Reprogramming of Fibroblasts From Older Women With Pelvic Floor Disorders Alters Cellular Behavior Associated With Donor Age

• Published in: Stem cells translational medicine Vol. 2; no. 2; pp. 118 - 128
• Main Authors: Wen, Yan, Wani, Prachi, Zhou, Lu, Baer, Tom, Phadnis, Smruti Madan, Reijo Pera, Renee A., Chen, Bertha
• Format: Journal Article
• Language: English
• Published: United States AlphaMed Press 01.02.2013; Oxford University Press
• Subjects: Adult Stem Cells - cytology; Adult Stem Cells - physiology; Age; Age differences; Age Factors; Aged; Aging; Animals; Cell Differentiation - physiology; Cellular Senescence - physiology; Data analysis; Embryoid Bodies - cytology; Fecal incontinence; Female; Fibroblasts; Fibroblasts - cytology; Fibroblasts - physiology; Gene expression; Genetic Vectors; Humans; Induced pluripotent stem cells; Karyotyping; Lentivirus - genetics; Mice; Middle Aged; Mitosis - physiology; Oxidative stress; p53; Pelvic Floor Disorders - pathology; Pelvic organ prolapse; Pluripotency; Pluripotent Stem Cells - cytology; Pluripotent Stem Cells - physiology; Primary Cell Culture; Reprogramming; Senescence; Smooth muscle; Stem cells; Studies; Telomerase; Teratoma - pathology; Tissue-Specific Progenitor and Stem Cells; Tumor Suppressor Protein p53 - genetics; Urinary incontinence; Vagina; Vagina - cytology; Women; Writing
• ISSN: 2157-6564; 2157-6580
• DOI: 10.5966/sctm.2012-0092

The effect of donor age on induced pluripotent stem cell (iPSC) lines and on the cells redifferentiated from these iPSCs was examined. iPSCs were derived from vaginal fibroblasts from women with pelvic organ prolapse.

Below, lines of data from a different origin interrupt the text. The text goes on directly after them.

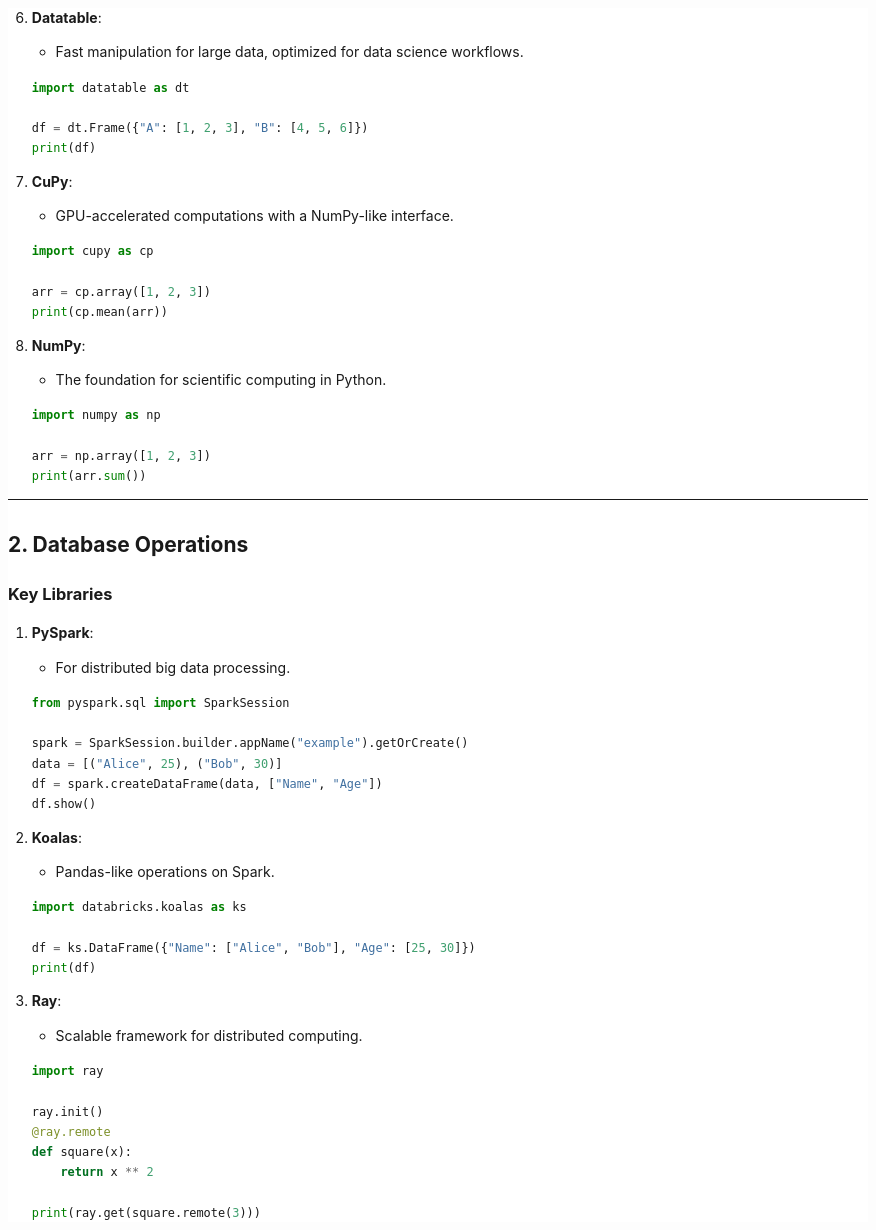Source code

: 6. **Datatable**:
   - Fast manipulation for large data, optimized for data science workflows.
   ```python
   import datatable as dt

   df = dt.Frame({"A": [1, 2, 3], "B": [4, 5, 6]})
   print(df)
   ```

7. **CuPy**:
   - GPU-accelerated computations with a NumPy-like interface.
   ```python
   import cupy as cp

   arr = cp.array([1, 2, 3])
   print(cp.mean(arr))
   ```

8. **NumPy**:
   - The foundation for scientific computing in Python.
   ```python
   import numpy as np

   arr = np.array([1, 2, 3])
   print(arr.sum())
   ```

---

## **2. Database Operations**

### **Key Libraries**

1. **PySpark**:
   - For distributed big data processing.
   ```python
   from pyspark.sql import SparkSession

   spark = SparkSession.builder.appName("example").getOrCreate()
   data = [("Alice", 25), ("Bob", 30)]
   df = spark.createDataFrame(data, ["Name", "Age"])
   df.show()
   ```

2. **Koalas**:
   - Pandas-like operations on Spark.
   ```python
   import databricks.koalas as ks

   df = ks.DataFrame({"Name": ["Alice", "Bob"], "Age": [25, 30]})
   print(df)
   ```

3. **Ray**:
   - Scalable framework for distributed computing.
   ```python
   import ray

   ray.init()
   @ray.remote
   def square(x):
       return x ** 2

   print(ray.get(square.remote(3)))
   ```
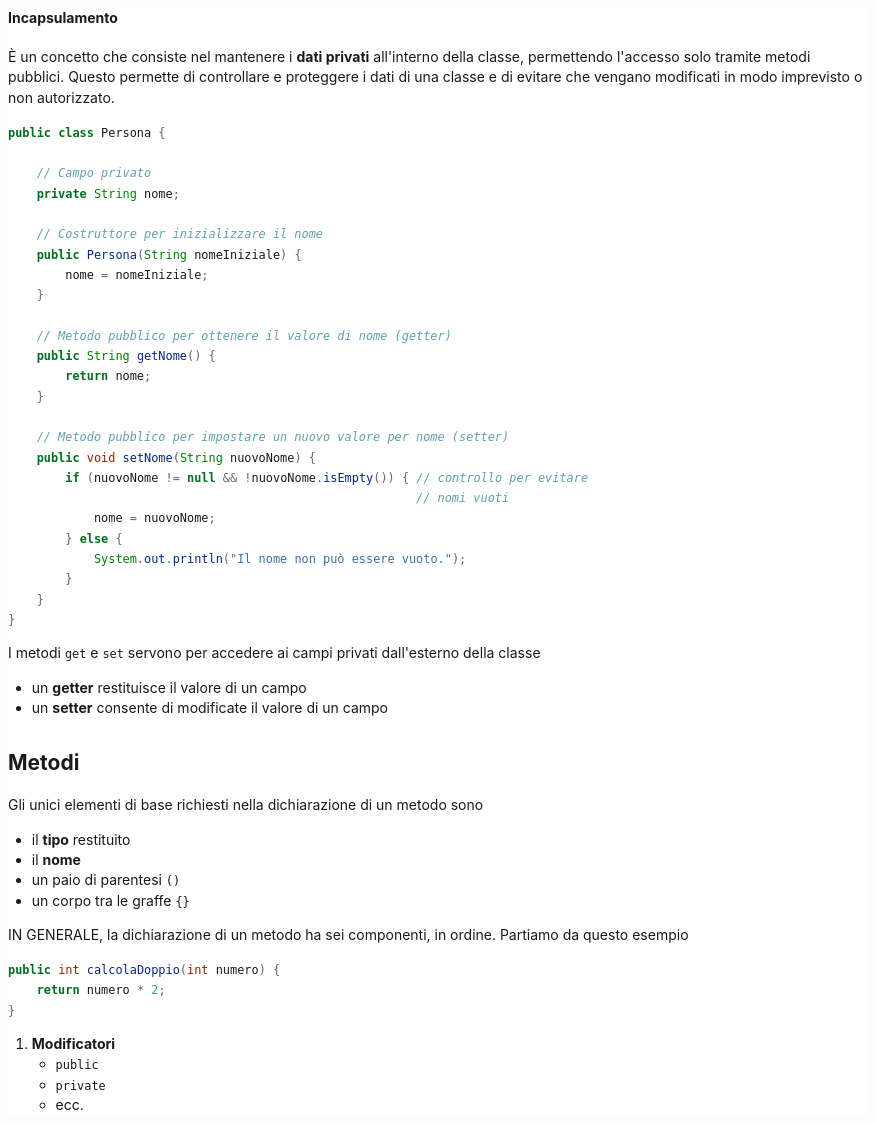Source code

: #### Incapsulamento
È un concetto che consiste nel mantenere i **dati privati** all'interno della classe, permettendo l'accesso solo tramite metodi pubblici. Questo permette di controllare e proteggere i dati di una classe e di evitare che vengano modificati in modo imprevisto o non autorizzato.
```java
public class Persona {
    
    // Campo privato
    private String nome;
    
    // Costruttore per inizializzare il nome
    public Persona(String nomeIniziale) {
        nome = nomeIniziale; 
    }
    
    // Metodo pubblico per ottenere il valore di nome (getter)
    public String getNome() {
        return nome;
    }
    
    // Metodo pubblico per impostare un nuovo valore per nome (setter)
    public void setNome(String nuovoNome) {
        if (nuovoNome != null && !nuovoNome.isEmpty()) { // controllo per evitare 
                                                         // nomi vuoti
            nome = nuovoNome; 
        } else {
            System.out.println("Il nome non può essere vuoto.");
        }
    }
}
```
I metodi `get` e `set` servono per accedere ai campi privati dall'esterno della classe
- un **getter** restituisce il valore di un campo
- un **setter** consente di modificate il valore di un campo


## Metodi
Gli unici elementi di base richiesti nella dichiarazione di un metodo sono 
- il **tipo** restituito
- il **nome**
- un paio di parentesi `()`
- un corpo tra le graffe `{}`

IN GENERALE, la dichiarazione di un metodo ha sei componenti, in ordine.
Partiamo da questo esempio
```java
public int calcolaDoppio(int numero) {
    return numero * 2;
}
```

1. **Modificatori**
	- `public` 
	- `private` 
	- ecc.
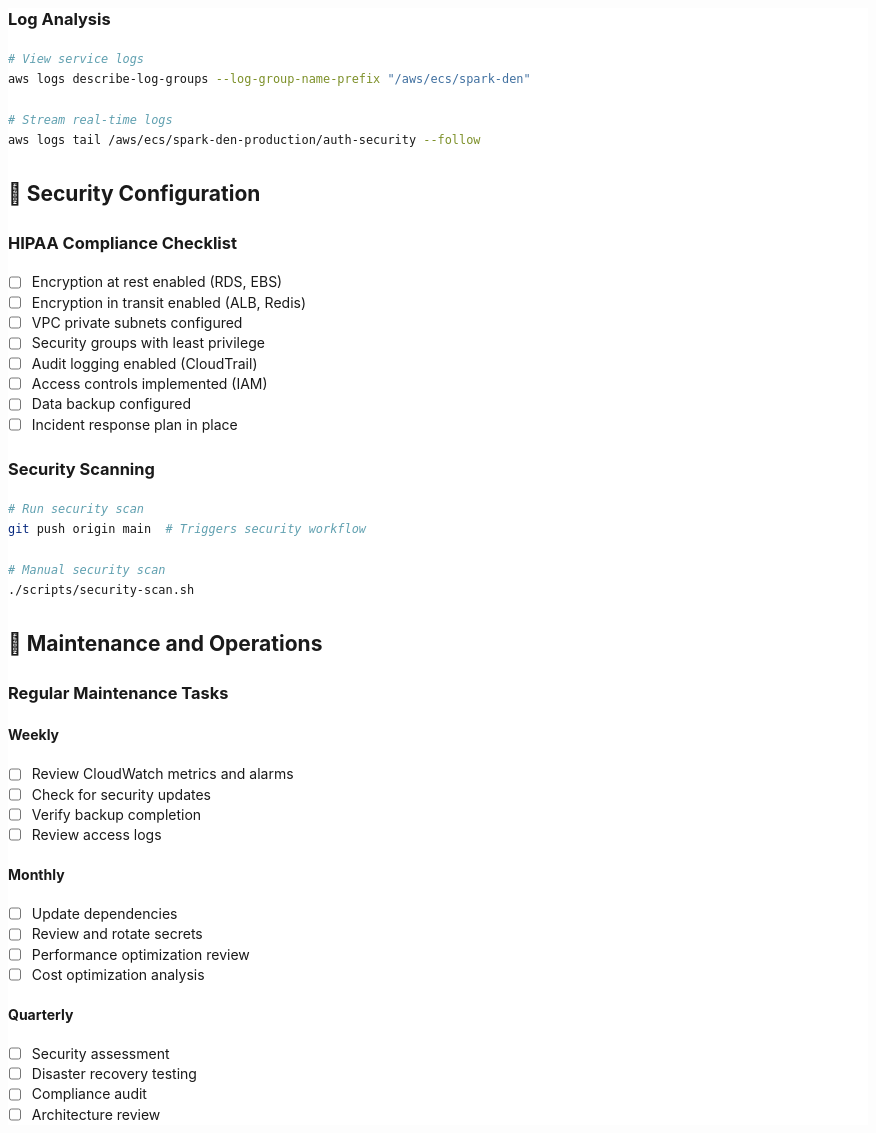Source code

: ### Log Analysis
```bash
# View service logs
aws logs describe-log-groups --log-group-name-prefix "/aws/ecs/spark-den"

# Stream real-time logs
aws logs tail /aws/ecs/spark-den-production/auth-security --follow
```

## 🔐 Security Configuration

### HIPAA Compliance Checklist
- [ ] Encryption at rest enabled (RDS, EBS)
- [ ] Encryption in transit enabled (ALB, Redis)
- [ ] VPC private subnets configured
- [ ] Security groups with least privilege
- [ ] Audit logging enabled (CloudTrail)
- [ ] Access controls implemented (IAM)
- [ ] Data backup configured
- [ ] Incident response plan in place

### Security Scanning
```bash
# Run security scan
git push origin main  # Triggers security workflow

# Manual security scan
./scripts/security-scan.sh
```

## 🔄 Maintenance and Operations

### Regular Maintenance Tasks

#### Weekly
- [ ] Review CloudWatch metrics and alarms
- [ ] Check for security updates
- [ ] Verify backup completion
- [ ] Review access logs

#### Monthly
- [ ] Update dependencies
- [ ] Review and rotate secrets
- [ ] Performance optimization review
- [ ] Cost optimization analysis

#### Quarterly
- [ ] Security assessment
- [ ] Disaster recovery testing
- [ ] Compliance audit
- [ ] Architecture review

Donor age did not appear to affect reprogramming and cell mitotic activity in fibroblasts redifferentiated from iPSCs, and donor age differences were not observed in the iPSCs using standard senescence markers. We aimed to derive induced pluripotent stem cell (iPSC) lines from vaginal fibroblasts from older women with pelvic organ prolapse. We examined the effect of donor age on iPSCs and on the cells redifferentiated from these iPSCs. Vaginal fibroblasts were isolated from younger and older subjects for reprogramming. iPSCs were generated simultaneously using an excisable polycistronic lentiviral vector expressing Oct4, Klf4, Sox2, and cMyc. The pluripotent markers of iPSCs were confirmed by immunocytochemistry and quantitative reverse transcription‐polymerase chain reaction (qRT‐PCR). Spectral karyotyping was performed. The ability of the iPSCs to differentiate into three germ layers was confirmed by embryoid body and teratoma formation. Senescence marker (p21, p53, and Bax) expressions were determined by qRT‐PCR and Western blot. The iPSCs were redifferentiated to fibroblasts and were evaluated with senescence‐associated β‐galactosidase (SA) activity and mitotic index using time‐lapse dark‐field microscopy. iPSCs derived from both the younger and older subjects expressed pluripotency markers and showed normal karyotype and positive teratoma assays. There was no significant difference in expression of senescence and apoptosis markers (p21, p53, and Bax) in iPSCs derived from the younger subject compared with the older subject. Furthermore, fibroblasts redifferentiated from these iPSCs did not differ in SA activity or mitotic index. We report successful derivation of iPSCs from women with pelvic organ prolapse. Older age did not interfere with successful reprogramming. Donor age differences were not observed in these iPSCs using standard senescence markers, and donor age did not appear to affect cell mitotic activity in fibroblasts redifferentiated from iPSCs.